## Written request
Edit the lines below so that each "Transcribe" becomes "Write out", keeping everything else the same and omitting the pictures.

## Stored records
________________________
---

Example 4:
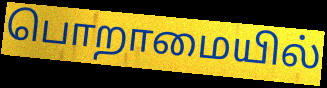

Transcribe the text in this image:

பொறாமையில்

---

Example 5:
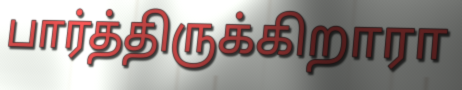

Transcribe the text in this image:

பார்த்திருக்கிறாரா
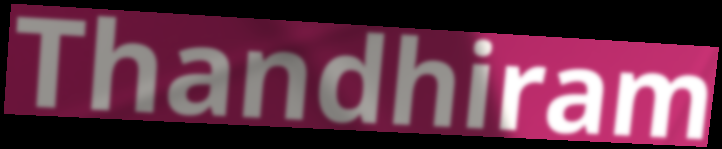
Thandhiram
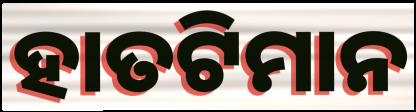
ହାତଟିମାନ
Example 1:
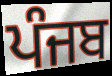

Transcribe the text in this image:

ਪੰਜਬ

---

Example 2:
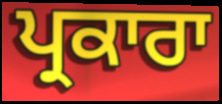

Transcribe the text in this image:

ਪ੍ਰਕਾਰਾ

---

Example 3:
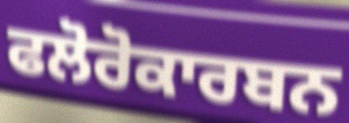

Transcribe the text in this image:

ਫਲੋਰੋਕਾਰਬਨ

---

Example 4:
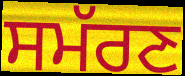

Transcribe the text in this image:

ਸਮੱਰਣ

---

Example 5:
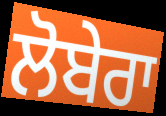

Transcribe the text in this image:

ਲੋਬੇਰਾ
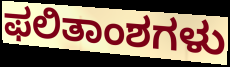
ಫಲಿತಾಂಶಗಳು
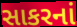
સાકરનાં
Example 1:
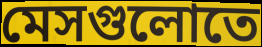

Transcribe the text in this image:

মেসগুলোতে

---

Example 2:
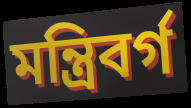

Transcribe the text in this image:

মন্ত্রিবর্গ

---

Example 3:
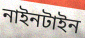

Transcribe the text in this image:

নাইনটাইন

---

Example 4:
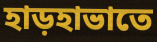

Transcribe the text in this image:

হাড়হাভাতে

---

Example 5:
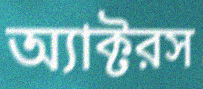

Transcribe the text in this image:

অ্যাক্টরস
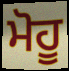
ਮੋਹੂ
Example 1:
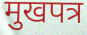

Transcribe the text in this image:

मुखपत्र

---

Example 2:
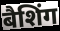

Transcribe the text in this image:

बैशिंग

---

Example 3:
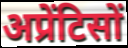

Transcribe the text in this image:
________________________
## Result for this exercise
---

Example 4:

Write out the text in this image:

பொறாமையில்

---

Example 5:

Write out the text in this image:

பார்த்திருக்கிறாரா
Thandhiram
ହାତଟିମାନ
Example 1:

Write out the text in this image:

ਪੰਜਬ

---

Example 2:

Write out the text in this image:

ਪ੍ਰਕਾਰਾ

---

Example 3:

Write out the text in this image:

ਫਲੋਰੋਕਾਰਬਨ

---

Example 4:

Write out the text in this image:

ਸਮੱਰਣ

---

Example 5:

Write out the text in this image:

ਲੋਬੇਰਾ
ಫಲಿತಾಂಶಗಳು
સાકરનાં
Example 1:

Write out the text in this image:

মেসগুলোতে

---

Example 2:

Write out the text in this image:

মন্ত্রিবর্গ

---

Example 3:

Write out the text in this image:

নাইনটাইন

---

Example 4:

Write out the text in this image:

হাড়হাভাতে

---

Example 5:

Write out the text in this image:

অ্যাক্টরস
ਮੋਹੂ
Example 1:

Write out the text in this image:

मुखपत्र

---

Example 2:

Write out the text in this image:

बैशिंग

---

Example 3:

Write out the text in this image:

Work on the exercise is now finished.